(Saved data entries)
※
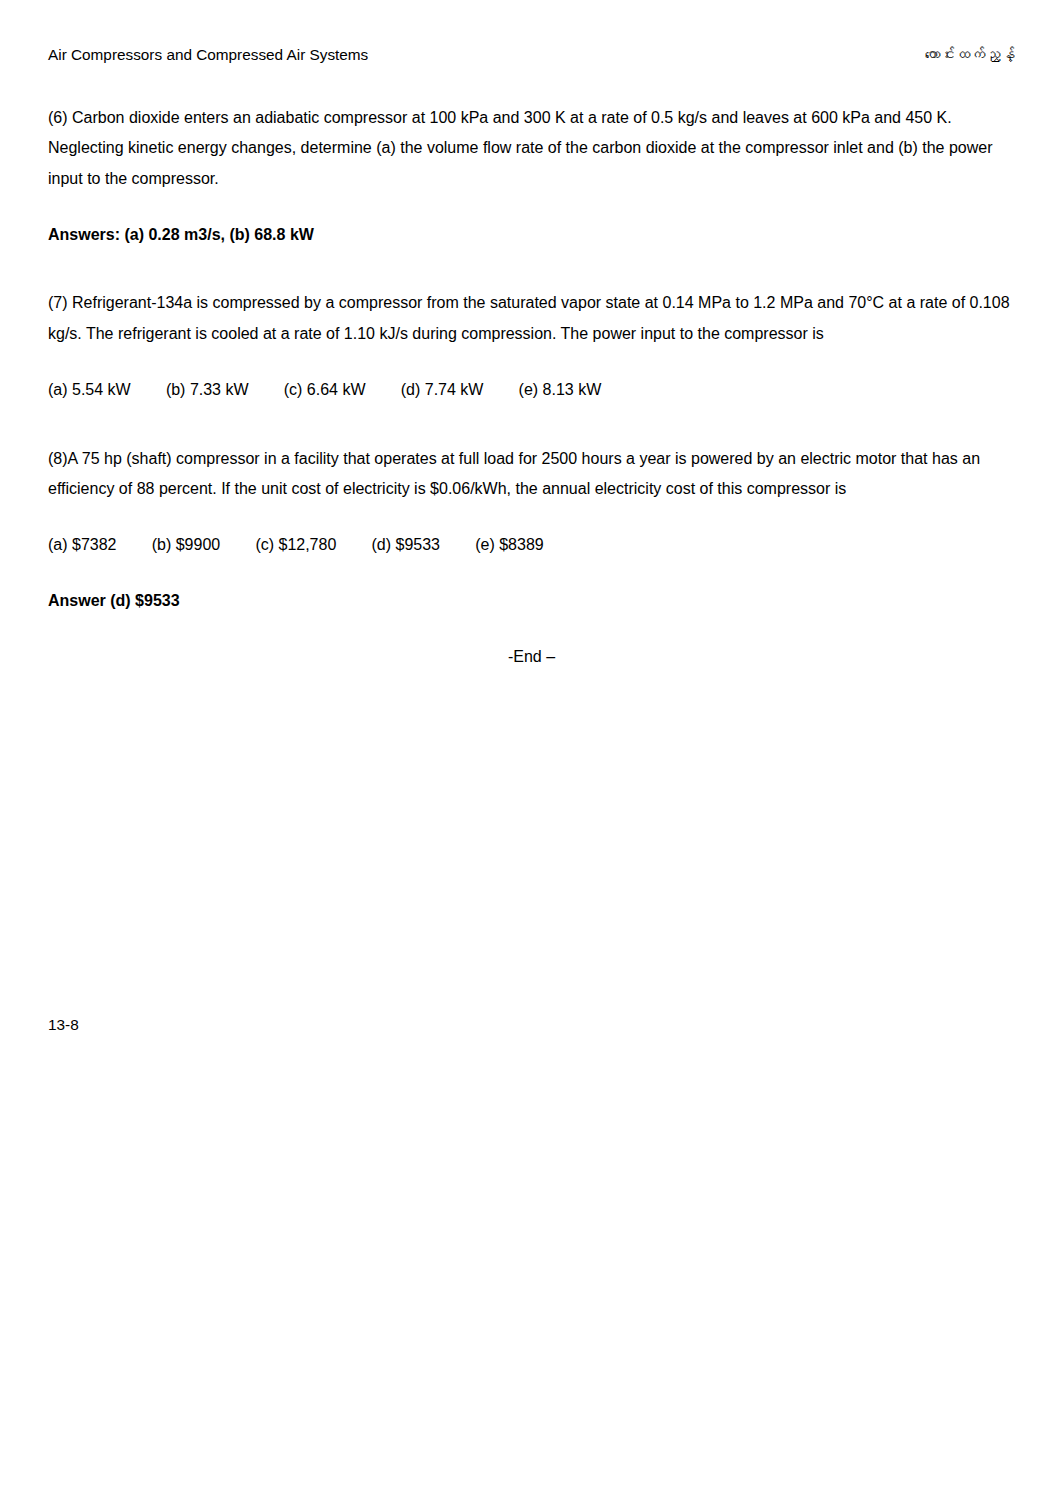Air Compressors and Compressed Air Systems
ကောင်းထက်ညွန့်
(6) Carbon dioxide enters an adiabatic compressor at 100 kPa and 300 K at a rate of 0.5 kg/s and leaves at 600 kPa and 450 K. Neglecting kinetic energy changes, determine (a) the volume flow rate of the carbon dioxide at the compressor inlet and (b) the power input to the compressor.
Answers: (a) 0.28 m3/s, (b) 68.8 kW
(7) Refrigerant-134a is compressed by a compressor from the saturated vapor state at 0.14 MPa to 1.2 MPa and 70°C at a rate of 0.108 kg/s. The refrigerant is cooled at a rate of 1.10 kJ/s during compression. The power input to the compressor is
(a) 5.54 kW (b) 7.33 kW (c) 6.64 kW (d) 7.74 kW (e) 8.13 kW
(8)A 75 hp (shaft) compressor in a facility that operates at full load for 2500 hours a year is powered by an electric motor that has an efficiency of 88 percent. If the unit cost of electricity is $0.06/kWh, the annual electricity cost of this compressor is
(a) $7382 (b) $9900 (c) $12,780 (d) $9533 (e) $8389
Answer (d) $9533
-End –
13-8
※
◆ **WORK INSTRUCTION**:
One figure is all that is needed: the number of lines above in which the word "input" appears.

◆ **ANSWER TO THIS TASK**:
2